Europaeischer_Gerichtshof

Urteil v. 12.11.2010 - Az.: T-405/09

Leitsatz

Zwei nebeneinander stehende Farbstreifen aus den Farben Grau und Rot sind als Gemeinschaftsfarbmarke in dem Bereich Personenbeförderung nicht für die Deutsche Bahn eintragbar. Die Farbzusammenstellung ist nicht geeignet, einen Herkunftsnachweis darzustellen, so dass die erforderliche Unterscheidungskraft fehlt.

Sachverhalt

Bei der Klägerin handelte es sich um die Deutsche Bahn, welche eine Gemeinschaftsfarbmarke für sich im Bereich Personenbeförderung eintragen lassen wollte. Bei der anzumeldenden Marke handelte es sich um zwei nebeneinander stehenden Farbstreifen, jeweils aus Grau und Rot. Das Harmonisierungsamt für den Binnenmarkt wies die Anmeldung zurück und erklärte, dass der Gemeinschaftsfarbmarke die erforderliche Unterscheidungskraft fehle.

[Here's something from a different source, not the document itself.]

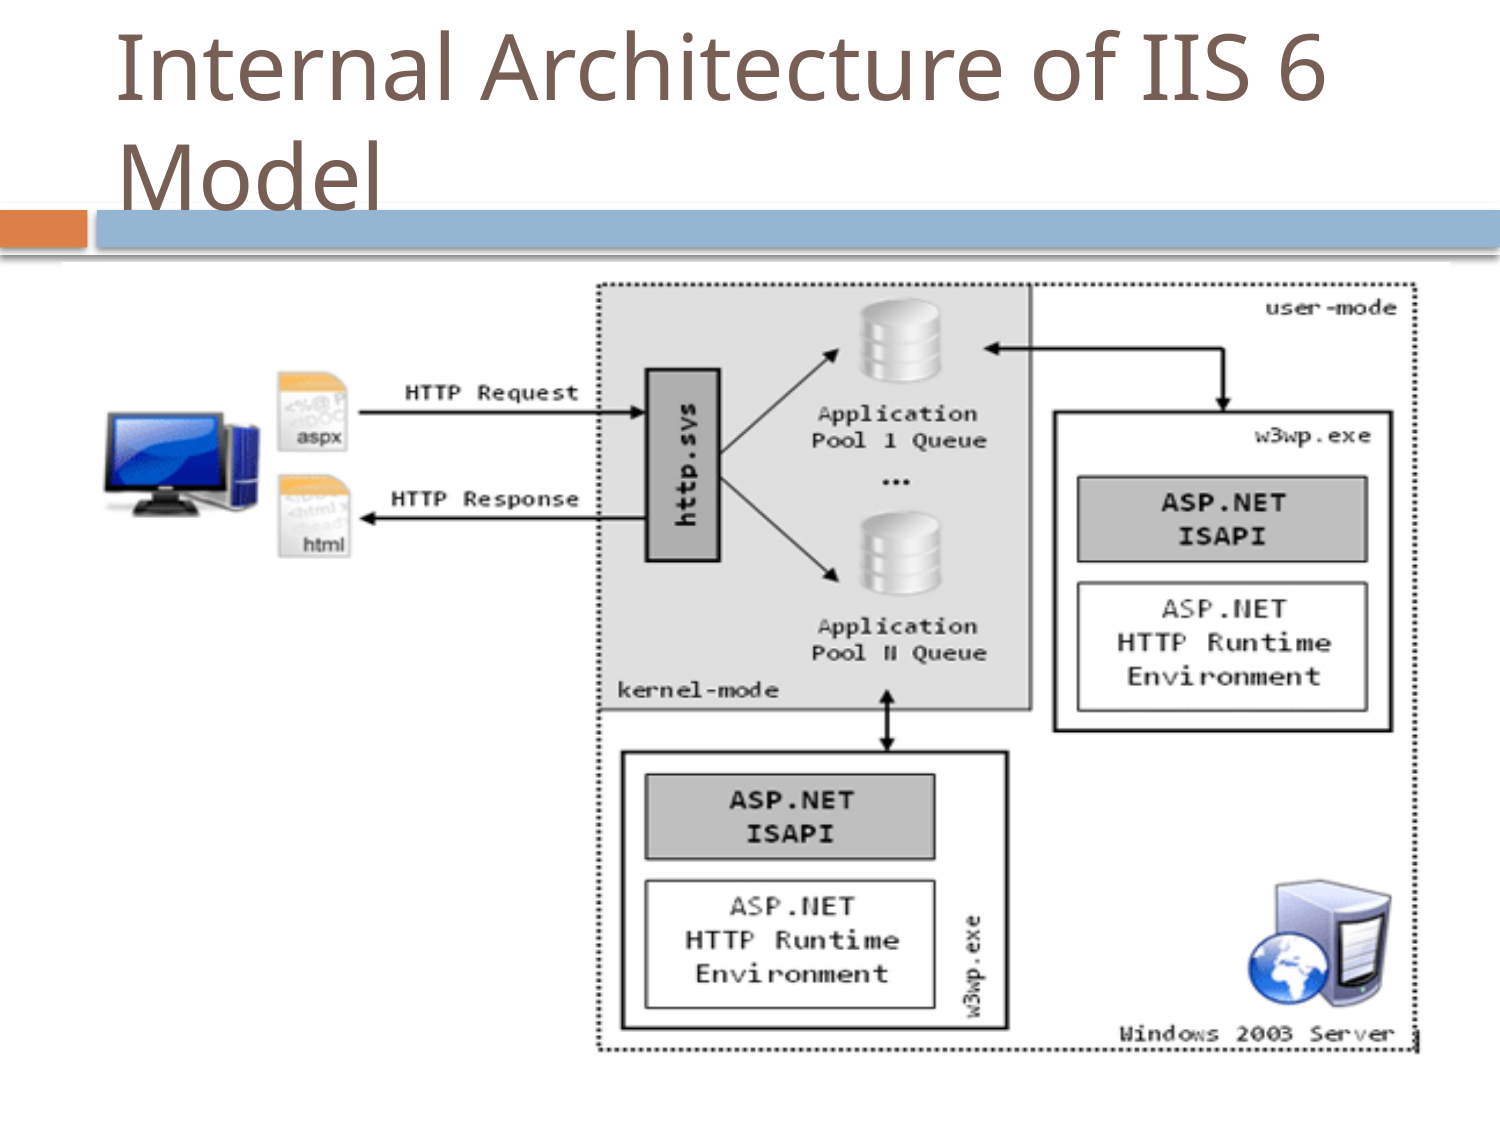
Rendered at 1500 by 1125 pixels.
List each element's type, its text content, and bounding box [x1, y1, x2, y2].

title Internal Architecture of IIS 6 Model [100, 37, 1438, 200]
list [62, 262, 1451, 1076]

Die Deutsche Bahn war anderer Auffassung und legte Rechtsmittel ein.

Entscheidungsgründe

Die Richter des Europäischen Gerichtshofes wiesen das Rechtsmittel zurück und folgten der Argumentation des Harmonisierungsamtes.

Für die Beurteilung, ob eine Farbe oder Farbzusammenstellung geeignet sei, die Ursprungsfunktion zu erfüllen und die Waren eines Unternehmens von denjenigen der anderen zu unterscheiden, sei zunächst zu prüfen, ob es sich um ein grafisch darstellbares Zeichen handle, welches unterscheidungskräftig sei.

Diese Unterscheidungskraft könne zumeist durch intensive Benutzung erworben werden, wobei dies bei Farben oder Farbzusammenstellungen eher außergewöhnlich sei. Vorliegend werde zudem die Farbe Grau häufig auch von technischen Einrichtungen für die Bereiche Transport und Lokomotiven verwendet. Das Signalrot finde sich häufig im Bereich von Warn- und Verkehrsschildern wieder.

Insgesamt sei die in Rede stehende Farbzusammenstellung nicht unterscheidungskräftig. Darüber hinaus seien die Farben der Allgemeinheit zur Verfügung zu stellen.